In less than an hour he was back again, saying he had left something behind. He ran upstairs, and then, hesitating, went into the room where Lettie was still sitting at table. "I had to come back," he said.
She lifted her face towards him, but kept her eyes averted, looking out of the window. She was flushed.
"What had you forgotten?" she asked.
"I'd left my cigarette-case," he replied.
There was an awkward silence.
"But I shall have to be getting off," he added.
"Yes, I suppose you will," she replied.
After another pause, he asked:
"Won't you just walk down the path with me?"
She rose without answering. He took a shawl and put it round her carefully. She merely allowed him. They walked in silence down the garden.
"You--are you--are you angry with me?" he faltered.
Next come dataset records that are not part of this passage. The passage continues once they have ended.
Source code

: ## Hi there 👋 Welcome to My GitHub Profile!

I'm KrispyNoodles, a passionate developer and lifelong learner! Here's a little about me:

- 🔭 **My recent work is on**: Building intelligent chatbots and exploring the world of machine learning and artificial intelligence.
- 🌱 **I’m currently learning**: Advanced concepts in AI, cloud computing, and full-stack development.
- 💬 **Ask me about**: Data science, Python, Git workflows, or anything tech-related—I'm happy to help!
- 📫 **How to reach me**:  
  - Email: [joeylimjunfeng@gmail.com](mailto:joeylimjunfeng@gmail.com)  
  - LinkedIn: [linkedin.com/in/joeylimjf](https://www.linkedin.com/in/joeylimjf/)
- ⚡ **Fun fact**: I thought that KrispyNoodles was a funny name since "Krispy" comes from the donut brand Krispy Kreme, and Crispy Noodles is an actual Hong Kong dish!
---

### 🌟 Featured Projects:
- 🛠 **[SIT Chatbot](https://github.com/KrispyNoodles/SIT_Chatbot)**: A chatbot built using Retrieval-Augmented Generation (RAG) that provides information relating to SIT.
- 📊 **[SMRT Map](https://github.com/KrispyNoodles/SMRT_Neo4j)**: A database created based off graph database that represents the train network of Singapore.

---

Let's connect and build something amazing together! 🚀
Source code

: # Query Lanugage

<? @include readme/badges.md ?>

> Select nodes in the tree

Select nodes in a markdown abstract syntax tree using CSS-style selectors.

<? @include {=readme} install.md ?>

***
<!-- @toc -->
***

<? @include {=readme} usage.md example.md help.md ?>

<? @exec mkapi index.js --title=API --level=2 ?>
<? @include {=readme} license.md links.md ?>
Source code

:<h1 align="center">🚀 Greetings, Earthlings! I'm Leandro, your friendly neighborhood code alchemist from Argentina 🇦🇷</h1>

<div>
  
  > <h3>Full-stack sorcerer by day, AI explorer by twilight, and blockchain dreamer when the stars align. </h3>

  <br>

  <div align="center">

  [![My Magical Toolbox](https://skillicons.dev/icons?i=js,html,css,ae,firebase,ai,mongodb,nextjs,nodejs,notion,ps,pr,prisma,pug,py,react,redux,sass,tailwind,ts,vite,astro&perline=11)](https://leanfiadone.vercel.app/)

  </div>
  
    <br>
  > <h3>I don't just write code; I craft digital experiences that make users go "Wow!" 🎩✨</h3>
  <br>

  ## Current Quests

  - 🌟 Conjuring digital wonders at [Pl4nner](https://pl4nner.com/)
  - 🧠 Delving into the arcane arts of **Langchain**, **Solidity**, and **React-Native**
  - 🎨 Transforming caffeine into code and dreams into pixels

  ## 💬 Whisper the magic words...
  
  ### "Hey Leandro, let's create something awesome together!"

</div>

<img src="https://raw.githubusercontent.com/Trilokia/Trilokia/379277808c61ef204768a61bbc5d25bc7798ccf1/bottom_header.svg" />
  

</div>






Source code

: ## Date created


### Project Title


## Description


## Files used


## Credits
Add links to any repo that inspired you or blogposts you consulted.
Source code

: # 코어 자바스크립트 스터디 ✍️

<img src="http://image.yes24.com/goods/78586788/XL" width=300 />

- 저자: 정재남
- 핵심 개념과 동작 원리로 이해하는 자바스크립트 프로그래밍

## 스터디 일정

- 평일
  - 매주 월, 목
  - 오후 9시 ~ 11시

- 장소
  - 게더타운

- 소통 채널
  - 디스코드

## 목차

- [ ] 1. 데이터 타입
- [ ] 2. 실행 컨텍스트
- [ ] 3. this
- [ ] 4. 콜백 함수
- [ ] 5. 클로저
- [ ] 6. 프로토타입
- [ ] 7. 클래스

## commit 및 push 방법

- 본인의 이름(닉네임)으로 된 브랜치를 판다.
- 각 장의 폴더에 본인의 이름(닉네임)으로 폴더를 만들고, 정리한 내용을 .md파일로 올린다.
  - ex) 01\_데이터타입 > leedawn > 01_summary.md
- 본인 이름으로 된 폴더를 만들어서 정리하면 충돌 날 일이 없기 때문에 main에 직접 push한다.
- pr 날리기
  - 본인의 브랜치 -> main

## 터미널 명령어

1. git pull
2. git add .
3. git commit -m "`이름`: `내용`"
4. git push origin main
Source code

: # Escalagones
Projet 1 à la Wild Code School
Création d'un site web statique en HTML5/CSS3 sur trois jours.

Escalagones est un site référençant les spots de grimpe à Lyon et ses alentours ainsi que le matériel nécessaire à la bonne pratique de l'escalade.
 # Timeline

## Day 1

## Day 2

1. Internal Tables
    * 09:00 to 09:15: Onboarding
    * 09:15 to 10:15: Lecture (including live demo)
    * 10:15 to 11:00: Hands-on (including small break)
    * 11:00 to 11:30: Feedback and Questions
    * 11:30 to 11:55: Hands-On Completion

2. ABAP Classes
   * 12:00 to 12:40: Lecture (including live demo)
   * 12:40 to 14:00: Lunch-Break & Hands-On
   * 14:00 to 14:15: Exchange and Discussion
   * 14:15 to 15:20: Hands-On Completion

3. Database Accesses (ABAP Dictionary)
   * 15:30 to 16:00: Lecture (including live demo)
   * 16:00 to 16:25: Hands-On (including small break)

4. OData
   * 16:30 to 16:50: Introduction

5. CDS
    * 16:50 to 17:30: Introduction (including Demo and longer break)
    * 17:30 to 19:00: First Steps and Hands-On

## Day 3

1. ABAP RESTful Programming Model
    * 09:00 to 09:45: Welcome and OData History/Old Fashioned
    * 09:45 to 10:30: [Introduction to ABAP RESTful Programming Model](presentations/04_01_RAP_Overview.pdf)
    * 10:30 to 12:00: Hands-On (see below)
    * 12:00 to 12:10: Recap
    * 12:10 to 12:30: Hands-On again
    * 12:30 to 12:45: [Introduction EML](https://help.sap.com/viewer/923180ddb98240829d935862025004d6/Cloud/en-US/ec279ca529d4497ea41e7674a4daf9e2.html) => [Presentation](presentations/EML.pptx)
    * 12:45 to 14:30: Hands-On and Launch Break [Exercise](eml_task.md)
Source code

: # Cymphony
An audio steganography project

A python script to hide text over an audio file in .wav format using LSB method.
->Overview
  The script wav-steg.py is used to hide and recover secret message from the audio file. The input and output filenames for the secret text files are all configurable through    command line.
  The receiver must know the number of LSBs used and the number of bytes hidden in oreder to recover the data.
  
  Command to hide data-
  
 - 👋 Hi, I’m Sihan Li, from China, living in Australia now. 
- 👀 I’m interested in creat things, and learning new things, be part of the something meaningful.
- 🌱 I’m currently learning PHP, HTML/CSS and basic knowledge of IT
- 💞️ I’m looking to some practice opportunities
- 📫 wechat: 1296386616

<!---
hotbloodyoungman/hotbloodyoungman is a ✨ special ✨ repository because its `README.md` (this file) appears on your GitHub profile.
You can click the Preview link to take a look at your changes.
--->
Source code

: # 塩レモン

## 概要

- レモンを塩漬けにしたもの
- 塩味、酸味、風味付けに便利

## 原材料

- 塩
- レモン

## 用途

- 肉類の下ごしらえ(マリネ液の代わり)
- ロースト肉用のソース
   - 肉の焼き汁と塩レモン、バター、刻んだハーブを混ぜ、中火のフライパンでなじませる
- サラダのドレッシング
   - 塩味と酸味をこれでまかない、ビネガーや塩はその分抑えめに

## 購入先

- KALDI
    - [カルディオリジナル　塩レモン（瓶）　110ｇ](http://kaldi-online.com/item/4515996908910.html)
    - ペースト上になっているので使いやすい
Tears suddenly came to her eyes.
"What did you come back for?" she said, averting her face from him. He looked at her.
"I knew you were angry and--" he hesitated.
"Why didn't you go away?" she said impulsively. He hung his head and was silent.
"I don't see why--why it should make trouble between us, Lettie," he faltered. She made a swift gesture of repulsion, whereupon, catching sight of her hand, she hid it swiftly against her skirt again.
"You make my hands--my very hands disclaim me," she struggled to say.
He looked at her clenched fist pressed against the folds of her dress.
"But--" he began, much troubled.
"I tell you, I can't bear the sight of my own hands," she said in low, passionate tones.
"But surely, Lettie, there's no need--if you love me--"
She seemed to wince. He waited, puzzled and miserable. "And we're going to be married, aren't we?" he resumed, looking pleadingly at her.
She stirred, and exclaimed:
"Oh, why don't you go away? What did you come back for?"